*Texto proporcionado*
──────────
Por Alejo Brignole
Hoy podemos hablar de una norteamericanización de la sociedad global, también denominada americanización, pues como parte de esa trasmisión dialéctica, los Estados Unidos han monopolizado el gentilicio de americano, relegando al resto de las naciones americanas a una suerte de subcategoría tácita. En Asia, a este proceso de influencia cultural y de estilo de vida lo califican de occidentalización. Fenómeno que implica un marcado acento en la estética, los usos y las costumbres exportadas desde el Occidente rico a través de múltiples mecanismos difusores, fundamentalmente económicos y culturales.
Es mediante estas vías que imponen los mercados y una producción cultural vasta y omnipresente -fundamentalmente estadounidense-, que se construye una nueva dialéctica americanizada. Desde la segunda posguerra se rediseñaron los protocolos globales y se hizo de manera manera dramática y en pocos años; los cambios culturales, en cambio, han sido paulatinos, pero firmes en sus avances.
Esta consolidación del modelo cultural estadounidense resulta un proceso altamente complementario con aquellos cambios jurídicos de la posguerra destinados a lubricar la maquinaria hegemónica que hoy prevalece. Inteligentemente, Estados Unidos siempre ha comprendido que es la batalla cultural la que finalmente decide el nivel de éxito o duración de la penetración económica y de otros órdenes fácticos. El éxito de Roma como imperium no estuvo sóolo en sus eficaces ejércitos ni en una administración jurídica organizada, sino en la pax romana, es decir en la romanización del orbe bajo sus propios parámetros de civilización superior, engendrados y aplicados por ésta. Fueron estos conceptos de imperialismo cultural, más que ningún otro mecanismo, los que afianzaron a Roma como la potencia dominante colonial durante más de cinco siglos.
──────────
(Listado de datos)
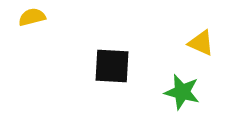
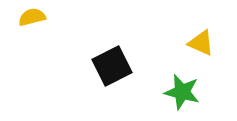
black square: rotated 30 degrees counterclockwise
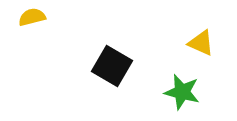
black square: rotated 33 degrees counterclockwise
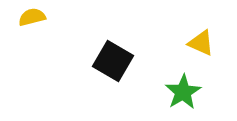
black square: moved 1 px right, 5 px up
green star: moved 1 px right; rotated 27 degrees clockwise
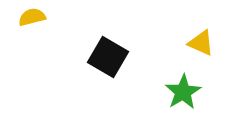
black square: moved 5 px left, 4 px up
──────────
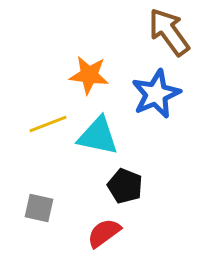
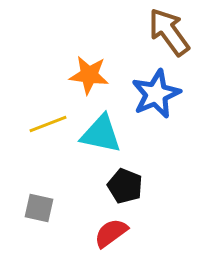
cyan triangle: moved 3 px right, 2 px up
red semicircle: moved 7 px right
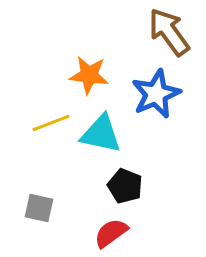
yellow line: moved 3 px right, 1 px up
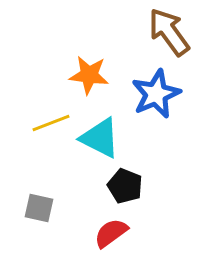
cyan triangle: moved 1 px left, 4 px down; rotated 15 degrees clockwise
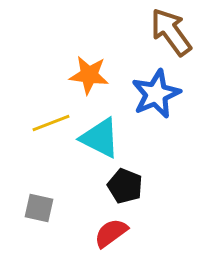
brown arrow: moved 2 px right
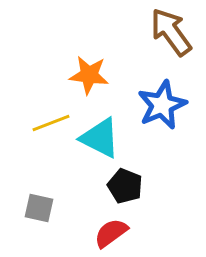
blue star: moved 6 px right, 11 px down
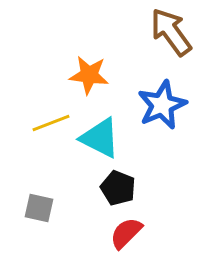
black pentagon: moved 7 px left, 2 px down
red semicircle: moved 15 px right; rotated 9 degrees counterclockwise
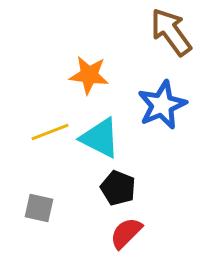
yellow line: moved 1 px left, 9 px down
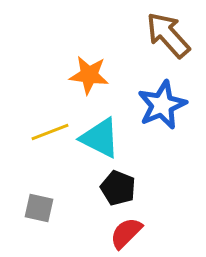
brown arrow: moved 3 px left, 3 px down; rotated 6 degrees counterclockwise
──────────
Según el texto sobre la americanización, ¿qué nombre recibe en Asia este proceso de influencia cultural y de estilo de vida? El listado no interviene en nada de esto.

*Respuesta*
En Asia lo califican de occidentalización.